Le titre lui-même, Des Spectres hantent l’Europe, est une reprise de la phrase liminaire du Manifeste du parti communiste de Marx et Engels (« Un spectre hante l’Europe : le spectre du communisme. »). Didi-Huberman y voit aussi « la cristallisation d’un témoignage visuel très précis et d’une position réflexive très générale sur notre histoire contemporaine », ce que Walter Benjamin appelle une « image de pensée »  : pour affronter la pluie, les réfugiés ont reçu des vêtements imperméables en plastique, sombres comme la nuit ou blancs comme la grisaille du ciel hivernal. « C’étaient comme des uniformes de fantômes ou pour devenir fantômes. » La métaphore peut se poursuivre : le spectre est un revenant, il revient comme le refoulé qui hante la conscience collective et dont elle n’a de cesse de chercher à se défaire : « nous sommes tous des enfants de migrants et (…) les migrants ne sont que nos parents revenants, fussent-ils “lointains” ».
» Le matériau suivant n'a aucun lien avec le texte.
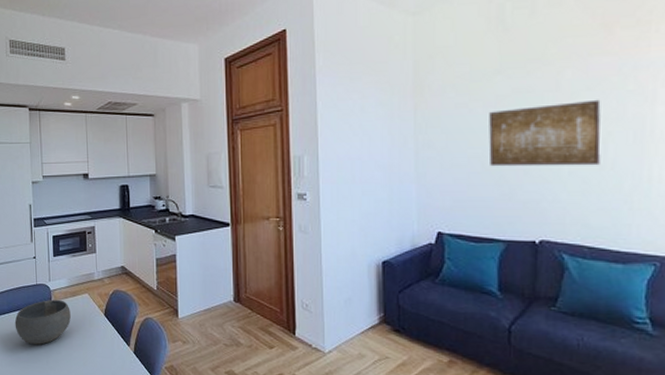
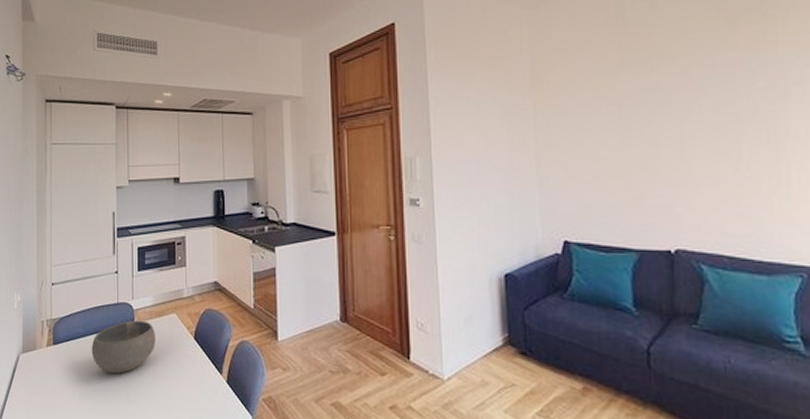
wall art: present [488,99,601,167] -> none [613,97,735,169]

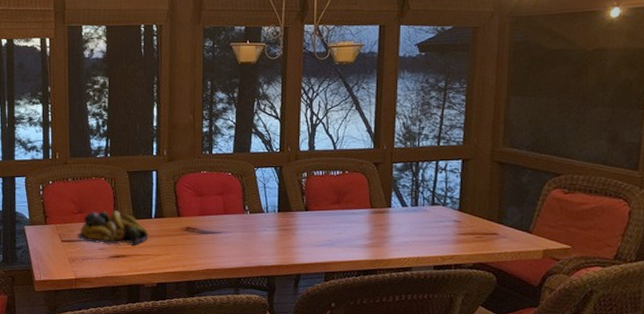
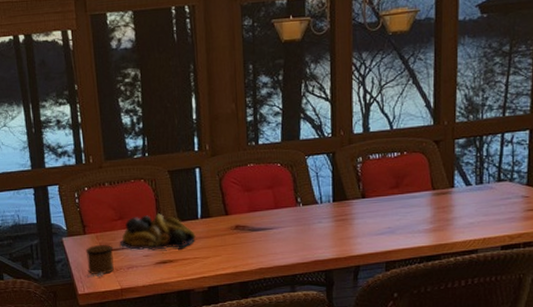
speaker: none [44,235,71,266] -> present [85,245,115,278]

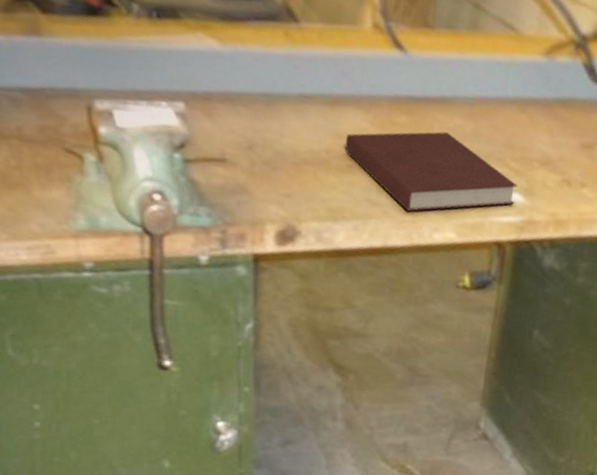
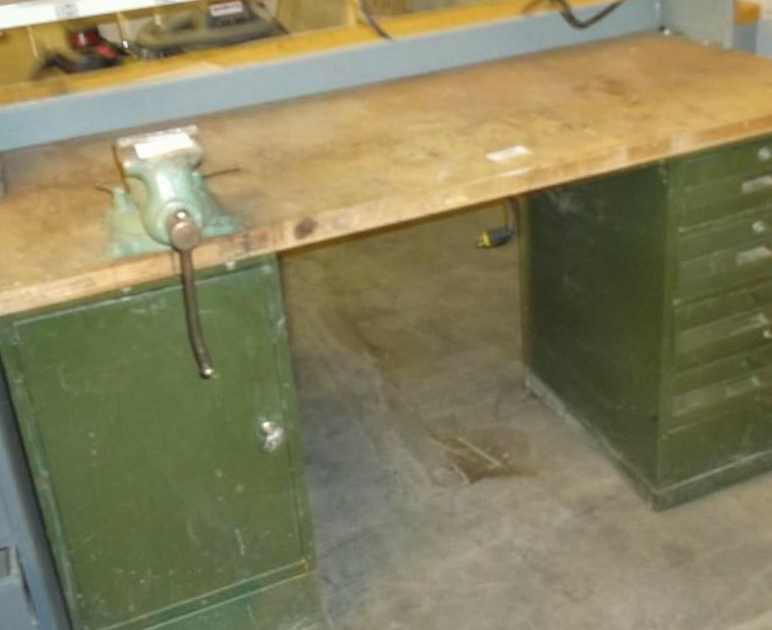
notebook: present [345,131,518,212] -> none [347,103,520,184]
Outre l’extrême difficulté matérielle dans laquelle le réfugié (qui est souvent aussi un survivant) est plongé, il voit son destin devenir le jouet des bureaucraties qui statueront sur la recevabilité de sa demande d’asile ou de passage. L’auteur, comme à son habitude, convoque la littérature (Kafka et l’absurde « porte de la Loi ») ou la philosophie (Arendt et sa réflexion sur la figure du réfugié) pour éclairer le sort impossible fait à celui qui a perdu son ancienne patrie et n’en a pas encore de nouvelle. Il est seulement perçu comme un problème à régler : « Alors plus personne n’est quelqu’un », pas même Walter Benjamin, « le plus sage et le plus lettré des hommes ». La figure tutélaire et tragique du philosophe allemand traverse l’essai de Didi-Huberman comme elle imprègne le poème. Niki Giannari évoque son suicide à Port-Bou en septembre 1940, juste après que la frontière vers l’Espagne, décidée le jour de son arrivée, s’est fermée devant lui.
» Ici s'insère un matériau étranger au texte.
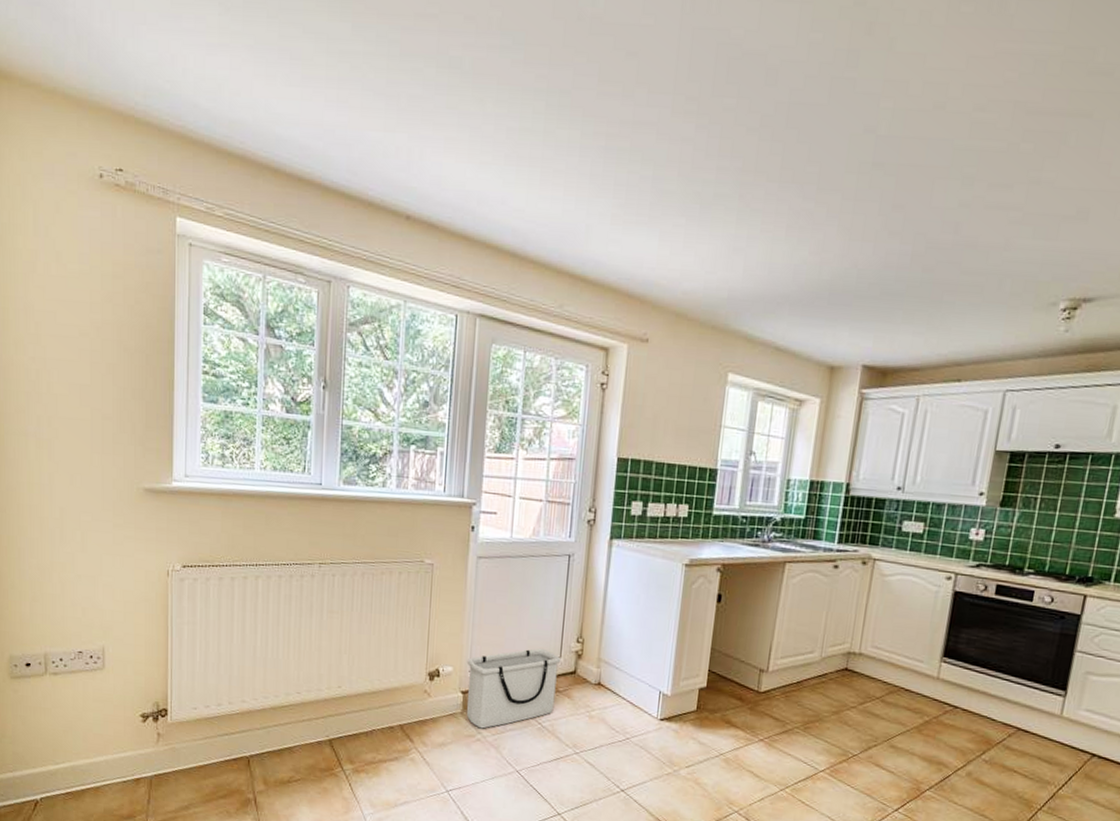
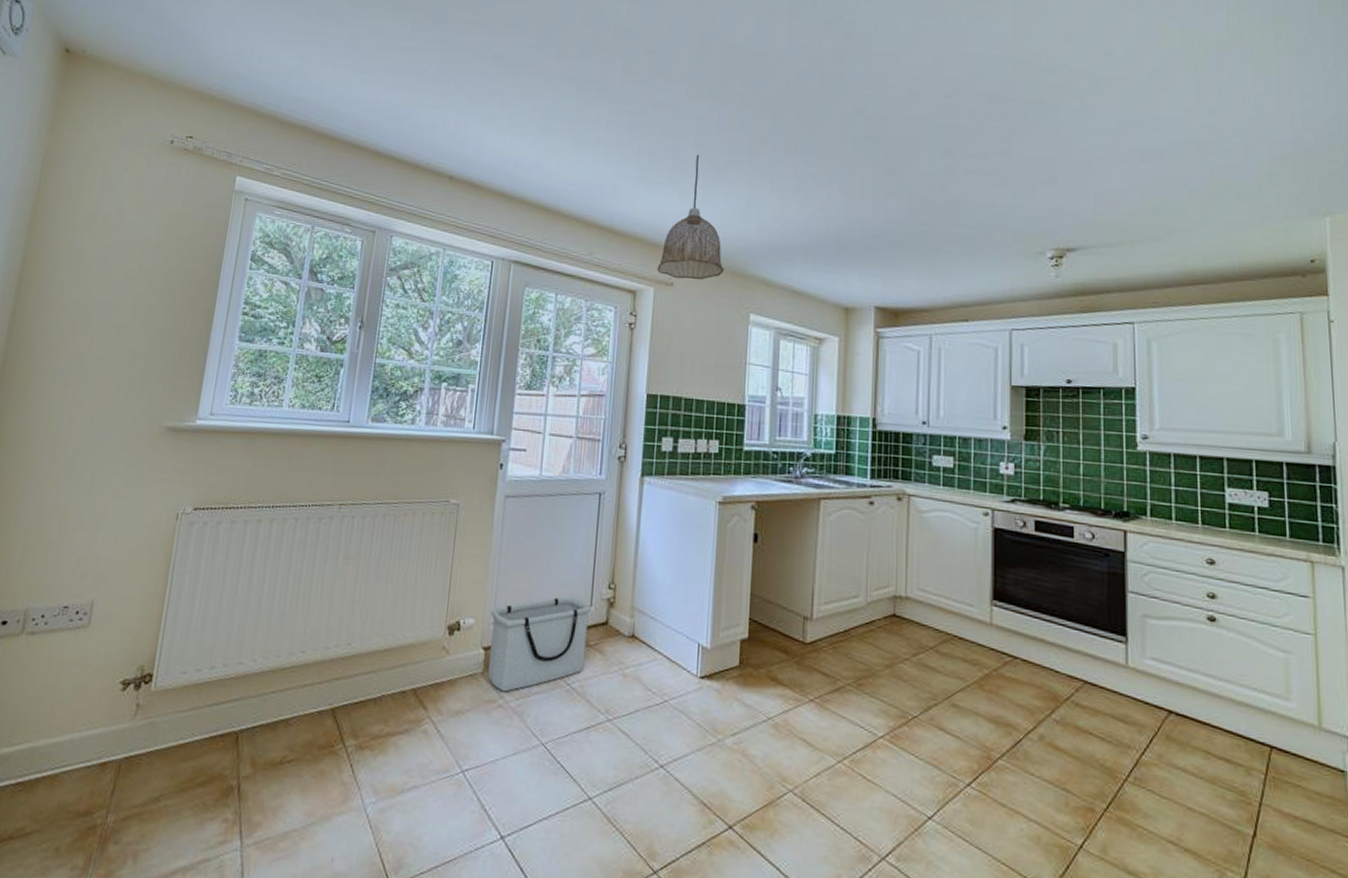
pendant lamp: none [632,187,704,336] -> present [657,155,724,280]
« Lorsqu’une société se met à confondre (…) l’étranger avec le danger, lorsqu’elle invente des institutions pour mettre en œuvre cette confusion paranoïaque, alors on peut dire (…) qu’elle est en train de perdre sa culture, sa propre capacité de civilisation », écrit Didi-Huberman. Face à la « politique de la clôture », la nécrose du repli sur soi, il imagine, reprenant l’expression d’Achille Mbembe, une « éthique du passant ». Celle-là même dont le poème de Niki Giannari et les images qu’il suscite et accompagne disent l’urgence.
Jean Laurenti

Passer, quoi qu’il en coûte, de Georges Didi-Huberman et Niki Giannari
Éditions de Minuit, 102 pages, 11,50

Retour des refoulés Par Jean Laurenti
Le Matricule des Anges n°188 , novembre 2017.